4 Historical Eras That Need Video Games
With Assassin’s Creed 3 on everyone’s mind, the whole gaming world is now talking obsessively about the setting – the roughly 30 year period spanning the beginning of the 7 years war to the conclusion of the American Revolution. Suddenly, everyone is an expert on British taxation, common law and the fact that George Washington was kind of like the Forrest Gump of the Colonies, magically somehow involved in nearly every important event of his time.
Lost in the hubbub is the fact that this is actually that rare moment in gaming, the employment of a somewhat unique setting. Yes, the frame is still 20 minutes in the (cyberpunk) future, but yet again, the Assassin’s Creed series is managing to diverge from either Ancient Rome, Feudal Japan or World War II. We approve, but it has us thinking: what other historical eras have been sadly neglected by the video game industry? So we dug deep, deep into ye ancient archives to find them.
Here are 4 historical eras that need video games of their own.
4: The Kurukshetra War
Where: Northern India
When: ~800s B.C.E. but possibly 300 years earlier.
The Kurukshetra War is to India what the Trojan War is to Western Civilization: basically, the foundation from which a vast amount of LITERALLY EVERYTHING ELSE FLOWS. Culturally speaking, I mean. And just like the Trojan War gave us the Trojan War Poetic Cycle, the Kurukshetra War gave us India’s national epic, Mahabharata (itself, like Homer’s poems were for Troy, one of the few sources for the existence of The Kurukshetra War).
So what happened? A lot, and it’s really convoluted. Basically, two factions of a single family, seriously bitter due to several decades of back and forth backstabbing, finally had it out when the dynastic succession to the Kingdom of Kuru was up for grabs. One faction, led by Prince Arjuna, eventually ends up winning, with Arjuna establishing a long lived dynasty that goes on to conquer (peacefully, supposedly) a huge portion of Northern India. In between, there’s a lot of crazy family gossip (like how Arjuna and his brothers all marry the same woman, willingly!), some tremendous carnage, awesome iron-age bond gadgets, and a cool Star Wars ending in which Arjuna and his brothers decide to end their long, fantastic careers by renouncing the world, and climbing the Himalayas, where they ascend to the heavens as gods.
Why It Needs Video Games:
YEAHYEAHYEAH, an awesome war with a cool star wars ending. But that’s not why you’ve heard of it. You’ve heard of it because Arjuna’s charioteer and personal assistant is Krishna. Yes, that Krishna, one of the big goods of Hinduism and an Avatar of the God Vishnu. Krishna’s time on Earth has him displaying lots and lots of super powers, like being an excellent flutist and being able to make dozens of copies of himself so he can hook it up with some lovely farm girls. But his biggest claim to fame is his role as Arjuna’s valet. In Mahabharata, he’s constantly trying to arrange for a peaceful outcome and meanwhile giving good sense moral advice. Once the war is unavoidable, however, he’s just as decisive for that as well. See, faced with killing members of his family, Arjuna wavers. So Krishna gives him a little pep talk about duty, self sacrifice, just war, and (paraphrasing) keeping the big picture in mind. It lasts for hundreds of pages and ends with Krishna basically revealing the insane scale of the universe to Arjuna.

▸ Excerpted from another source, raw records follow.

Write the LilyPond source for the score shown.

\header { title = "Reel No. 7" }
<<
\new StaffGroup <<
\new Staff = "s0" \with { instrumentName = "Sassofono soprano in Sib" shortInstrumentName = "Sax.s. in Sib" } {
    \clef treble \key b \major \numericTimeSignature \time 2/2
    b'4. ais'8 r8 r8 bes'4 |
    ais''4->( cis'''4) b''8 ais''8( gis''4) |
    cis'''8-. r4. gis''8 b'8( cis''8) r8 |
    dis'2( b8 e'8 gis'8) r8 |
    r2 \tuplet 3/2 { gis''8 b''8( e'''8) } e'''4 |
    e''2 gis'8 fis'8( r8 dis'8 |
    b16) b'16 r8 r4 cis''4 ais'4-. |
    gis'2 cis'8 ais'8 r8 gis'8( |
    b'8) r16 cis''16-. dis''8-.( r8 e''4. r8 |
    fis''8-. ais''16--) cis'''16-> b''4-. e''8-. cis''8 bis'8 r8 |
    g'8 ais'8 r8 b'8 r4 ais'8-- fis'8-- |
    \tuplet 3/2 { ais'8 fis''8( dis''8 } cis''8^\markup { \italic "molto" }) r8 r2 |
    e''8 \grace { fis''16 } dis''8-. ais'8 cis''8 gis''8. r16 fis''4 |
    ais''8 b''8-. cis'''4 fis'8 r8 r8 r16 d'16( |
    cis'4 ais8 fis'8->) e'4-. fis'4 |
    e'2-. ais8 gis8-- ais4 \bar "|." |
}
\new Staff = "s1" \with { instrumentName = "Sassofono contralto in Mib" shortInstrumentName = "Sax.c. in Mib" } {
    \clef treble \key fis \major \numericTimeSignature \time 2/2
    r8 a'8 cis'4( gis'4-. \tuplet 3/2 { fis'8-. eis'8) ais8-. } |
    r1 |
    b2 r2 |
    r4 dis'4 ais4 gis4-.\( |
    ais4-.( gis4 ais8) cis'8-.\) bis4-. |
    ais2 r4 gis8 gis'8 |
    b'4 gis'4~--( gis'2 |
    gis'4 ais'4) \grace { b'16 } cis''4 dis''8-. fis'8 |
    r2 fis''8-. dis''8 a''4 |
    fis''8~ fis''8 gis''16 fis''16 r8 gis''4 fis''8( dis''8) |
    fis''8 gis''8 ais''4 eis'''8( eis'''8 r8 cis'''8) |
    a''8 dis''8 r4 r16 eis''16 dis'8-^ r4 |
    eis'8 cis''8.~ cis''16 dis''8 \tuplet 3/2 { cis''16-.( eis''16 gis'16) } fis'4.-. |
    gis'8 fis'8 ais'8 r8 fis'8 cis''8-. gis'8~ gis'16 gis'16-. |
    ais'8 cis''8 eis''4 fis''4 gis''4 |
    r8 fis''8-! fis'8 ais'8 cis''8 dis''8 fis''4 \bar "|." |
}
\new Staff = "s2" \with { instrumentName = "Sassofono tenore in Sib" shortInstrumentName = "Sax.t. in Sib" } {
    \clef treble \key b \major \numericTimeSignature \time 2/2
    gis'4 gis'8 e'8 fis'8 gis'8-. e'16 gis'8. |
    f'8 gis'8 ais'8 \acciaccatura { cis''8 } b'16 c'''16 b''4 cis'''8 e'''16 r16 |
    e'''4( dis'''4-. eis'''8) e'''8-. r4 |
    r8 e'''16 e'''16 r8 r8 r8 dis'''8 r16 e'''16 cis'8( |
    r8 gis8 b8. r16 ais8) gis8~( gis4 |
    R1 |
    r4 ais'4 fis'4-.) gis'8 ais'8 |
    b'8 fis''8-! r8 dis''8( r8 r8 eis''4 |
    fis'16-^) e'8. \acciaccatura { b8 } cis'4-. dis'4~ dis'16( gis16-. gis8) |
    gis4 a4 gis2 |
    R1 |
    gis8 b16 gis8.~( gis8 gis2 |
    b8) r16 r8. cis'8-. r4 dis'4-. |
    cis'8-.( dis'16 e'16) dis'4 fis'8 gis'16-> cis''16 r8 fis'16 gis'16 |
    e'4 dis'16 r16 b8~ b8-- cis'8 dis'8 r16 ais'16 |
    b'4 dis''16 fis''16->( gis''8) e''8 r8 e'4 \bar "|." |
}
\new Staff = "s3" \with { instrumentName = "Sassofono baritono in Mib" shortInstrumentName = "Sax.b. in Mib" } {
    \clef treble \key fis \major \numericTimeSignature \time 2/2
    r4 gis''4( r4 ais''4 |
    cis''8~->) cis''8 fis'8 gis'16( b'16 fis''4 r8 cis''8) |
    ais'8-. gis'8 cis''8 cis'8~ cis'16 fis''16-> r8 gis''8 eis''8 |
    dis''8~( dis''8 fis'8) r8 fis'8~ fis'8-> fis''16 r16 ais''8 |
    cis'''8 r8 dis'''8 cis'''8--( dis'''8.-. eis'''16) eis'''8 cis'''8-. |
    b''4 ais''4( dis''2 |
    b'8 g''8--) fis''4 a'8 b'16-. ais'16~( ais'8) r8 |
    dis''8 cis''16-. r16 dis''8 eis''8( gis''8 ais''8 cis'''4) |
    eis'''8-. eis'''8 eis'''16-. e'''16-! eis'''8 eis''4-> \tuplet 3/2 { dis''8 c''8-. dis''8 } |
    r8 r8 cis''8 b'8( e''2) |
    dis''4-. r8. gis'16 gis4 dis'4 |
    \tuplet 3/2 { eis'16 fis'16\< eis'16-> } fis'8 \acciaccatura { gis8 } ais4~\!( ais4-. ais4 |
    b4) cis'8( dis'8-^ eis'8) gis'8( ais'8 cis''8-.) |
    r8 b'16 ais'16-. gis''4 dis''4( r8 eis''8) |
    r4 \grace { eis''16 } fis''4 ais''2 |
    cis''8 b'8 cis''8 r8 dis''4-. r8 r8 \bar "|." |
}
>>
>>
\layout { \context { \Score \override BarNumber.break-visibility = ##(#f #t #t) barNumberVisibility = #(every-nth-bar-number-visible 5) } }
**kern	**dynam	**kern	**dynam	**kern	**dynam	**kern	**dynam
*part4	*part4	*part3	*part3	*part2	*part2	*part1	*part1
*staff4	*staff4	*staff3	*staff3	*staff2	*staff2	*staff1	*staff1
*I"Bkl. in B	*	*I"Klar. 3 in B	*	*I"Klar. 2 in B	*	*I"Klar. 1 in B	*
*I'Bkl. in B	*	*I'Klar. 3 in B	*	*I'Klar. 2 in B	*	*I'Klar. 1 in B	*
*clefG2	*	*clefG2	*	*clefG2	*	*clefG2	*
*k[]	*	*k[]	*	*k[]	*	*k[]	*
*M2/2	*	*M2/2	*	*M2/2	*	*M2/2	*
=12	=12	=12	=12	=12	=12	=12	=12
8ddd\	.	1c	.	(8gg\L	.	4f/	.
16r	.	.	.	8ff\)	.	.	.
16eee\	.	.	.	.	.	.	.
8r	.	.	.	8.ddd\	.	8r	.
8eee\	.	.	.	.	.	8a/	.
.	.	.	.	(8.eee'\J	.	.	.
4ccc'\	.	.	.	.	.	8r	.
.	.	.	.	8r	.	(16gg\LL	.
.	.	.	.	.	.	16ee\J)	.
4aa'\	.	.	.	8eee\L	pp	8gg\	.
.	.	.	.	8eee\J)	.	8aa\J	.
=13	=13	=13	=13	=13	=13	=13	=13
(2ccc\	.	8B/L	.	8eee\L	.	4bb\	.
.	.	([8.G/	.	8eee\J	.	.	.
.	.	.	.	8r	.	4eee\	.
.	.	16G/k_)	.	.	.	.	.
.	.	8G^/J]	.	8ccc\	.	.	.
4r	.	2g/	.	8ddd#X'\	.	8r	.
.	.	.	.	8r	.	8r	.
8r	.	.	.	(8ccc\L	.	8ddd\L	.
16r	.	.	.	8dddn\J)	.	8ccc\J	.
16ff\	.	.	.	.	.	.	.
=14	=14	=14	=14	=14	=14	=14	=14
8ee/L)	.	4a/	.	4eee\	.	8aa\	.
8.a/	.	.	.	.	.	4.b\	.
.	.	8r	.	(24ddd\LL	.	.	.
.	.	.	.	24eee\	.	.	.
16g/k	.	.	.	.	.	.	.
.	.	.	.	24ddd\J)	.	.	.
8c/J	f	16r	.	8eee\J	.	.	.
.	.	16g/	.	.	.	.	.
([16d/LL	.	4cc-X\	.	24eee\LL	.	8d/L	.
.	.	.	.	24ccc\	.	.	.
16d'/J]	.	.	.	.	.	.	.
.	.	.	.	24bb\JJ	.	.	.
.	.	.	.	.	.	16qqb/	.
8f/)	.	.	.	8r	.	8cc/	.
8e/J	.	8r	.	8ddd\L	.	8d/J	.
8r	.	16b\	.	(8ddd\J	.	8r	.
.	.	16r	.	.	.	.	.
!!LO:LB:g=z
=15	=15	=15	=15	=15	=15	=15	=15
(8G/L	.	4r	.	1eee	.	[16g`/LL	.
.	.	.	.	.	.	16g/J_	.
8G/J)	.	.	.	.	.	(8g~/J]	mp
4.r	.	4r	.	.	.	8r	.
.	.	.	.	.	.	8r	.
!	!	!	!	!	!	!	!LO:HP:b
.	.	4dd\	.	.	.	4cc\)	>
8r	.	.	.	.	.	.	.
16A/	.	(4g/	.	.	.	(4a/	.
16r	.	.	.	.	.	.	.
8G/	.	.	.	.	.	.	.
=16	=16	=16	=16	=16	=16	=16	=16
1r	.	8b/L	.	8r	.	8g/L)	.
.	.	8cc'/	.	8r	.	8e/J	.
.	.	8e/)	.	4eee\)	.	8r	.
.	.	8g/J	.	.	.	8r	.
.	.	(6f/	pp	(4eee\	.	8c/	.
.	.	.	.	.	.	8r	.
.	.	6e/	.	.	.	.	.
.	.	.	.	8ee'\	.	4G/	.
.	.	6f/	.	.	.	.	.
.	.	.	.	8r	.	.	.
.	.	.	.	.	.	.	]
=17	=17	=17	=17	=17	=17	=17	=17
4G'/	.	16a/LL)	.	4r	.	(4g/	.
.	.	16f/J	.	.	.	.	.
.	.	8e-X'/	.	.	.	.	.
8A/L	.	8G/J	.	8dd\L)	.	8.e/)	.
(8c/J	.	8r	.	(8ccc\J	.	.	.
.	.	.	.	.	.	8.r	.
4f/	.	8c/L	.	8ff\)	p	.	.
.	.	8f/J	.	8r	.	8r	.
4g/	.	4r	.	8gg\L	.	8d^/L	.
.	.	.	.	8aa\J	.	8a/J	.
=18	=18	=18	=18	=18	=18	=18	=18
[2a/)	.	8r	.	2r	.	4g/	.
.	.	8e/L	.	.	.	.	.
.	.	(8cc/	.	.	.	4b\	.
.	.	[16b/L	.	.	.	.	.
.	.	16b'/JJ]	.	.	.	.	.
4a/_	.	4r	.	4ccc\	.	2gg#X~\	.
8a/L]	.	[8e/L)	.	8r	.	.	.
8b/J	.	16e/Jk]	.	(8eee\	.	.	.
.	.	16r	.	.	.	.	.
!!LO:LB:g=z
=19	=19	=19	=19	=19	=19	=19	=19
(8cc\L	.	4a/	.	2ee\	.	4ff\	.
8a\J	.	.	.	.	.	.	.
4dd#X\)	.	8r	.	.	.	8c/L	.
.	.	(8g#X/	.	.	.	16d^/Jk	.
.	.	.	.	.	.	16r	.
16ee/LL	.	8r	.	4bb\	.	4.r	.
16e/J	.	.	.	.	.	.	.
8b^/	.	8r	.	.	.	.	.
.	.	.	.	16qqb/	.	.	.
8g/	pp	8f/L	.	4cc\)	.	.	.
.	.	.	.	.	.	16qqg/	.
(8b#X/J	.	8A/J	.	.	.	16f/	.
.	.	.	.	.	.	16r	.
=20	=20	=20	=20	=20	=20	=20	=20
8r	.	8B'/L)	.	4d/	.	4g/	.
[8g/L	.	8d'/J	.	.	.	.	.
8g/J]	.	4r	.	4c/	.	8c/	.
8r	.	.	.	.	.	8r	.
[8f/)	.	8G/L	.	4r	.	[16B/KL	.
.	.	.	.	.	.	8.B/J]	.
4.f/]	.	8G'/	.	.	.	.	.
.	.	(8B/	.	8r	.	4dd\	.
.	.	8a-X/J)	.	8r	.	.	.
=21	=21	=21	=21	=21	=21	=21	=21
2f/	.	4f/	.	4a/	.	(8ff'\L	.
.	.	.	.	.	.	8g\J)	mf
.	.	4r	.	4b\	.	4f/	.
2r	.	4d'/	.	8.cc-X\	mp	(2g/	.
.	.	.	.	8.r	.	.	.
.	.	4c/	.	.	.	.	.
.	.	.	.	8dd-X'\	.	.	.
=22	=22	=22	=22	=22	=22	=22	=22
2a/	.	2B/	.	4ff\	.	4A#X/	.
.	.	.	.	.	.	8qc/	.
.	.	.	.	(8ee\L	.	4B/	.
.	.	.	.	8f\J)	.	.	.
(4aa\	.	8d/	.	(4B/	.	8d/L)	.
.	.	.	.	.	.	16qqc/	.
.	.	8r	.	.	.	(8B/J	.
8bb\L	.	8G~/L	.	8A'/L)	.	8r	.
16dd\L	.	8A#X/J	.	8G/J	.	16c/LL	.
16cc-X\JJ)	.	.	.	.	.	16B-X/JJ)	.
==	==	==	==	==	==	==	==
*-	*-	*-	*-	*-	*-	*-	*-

That little pep talk is called the Bhagavad Gita. Yes, the Bhagavad Gita, and it’s sandwiched into an already exhaustively long epic. Or to put this another way, what if the Bible was sandwiched into the Illiad and Odyssey? That’s how big of a deal it is.
And the game?
Obviously, a Total War style strategy game is a must. Players could take one of the many factions in the war and pit them against one another. To even things out, while Arjuna’s faction still gets Krishna, the other factions could get visitations from the Hindu pantheon of their own to even things out. And the chance to see your forces battling against the staggeringly beautiful terrain of north India is too good to pass up.
But for my money, the perfect game for the setting has a better precedent: the Dante’s Inferno video game. No, I didn’t much care for that weird take on Dante’s epic about the Catholic afterlife, but I approve of the idea. “Mahabharata: the game” would be awesome. Players could take on the role of Arjuna, fighting through bloody battlefields, working out the fact you and your brothers are married to the same woman, and using super powers courtesy of Krishna. Done right, it’d make a great trilogy that could take full advantage of India’s rich mythological tradition. And let’s be honest: Elephants; Gods; massive carnage. WIN.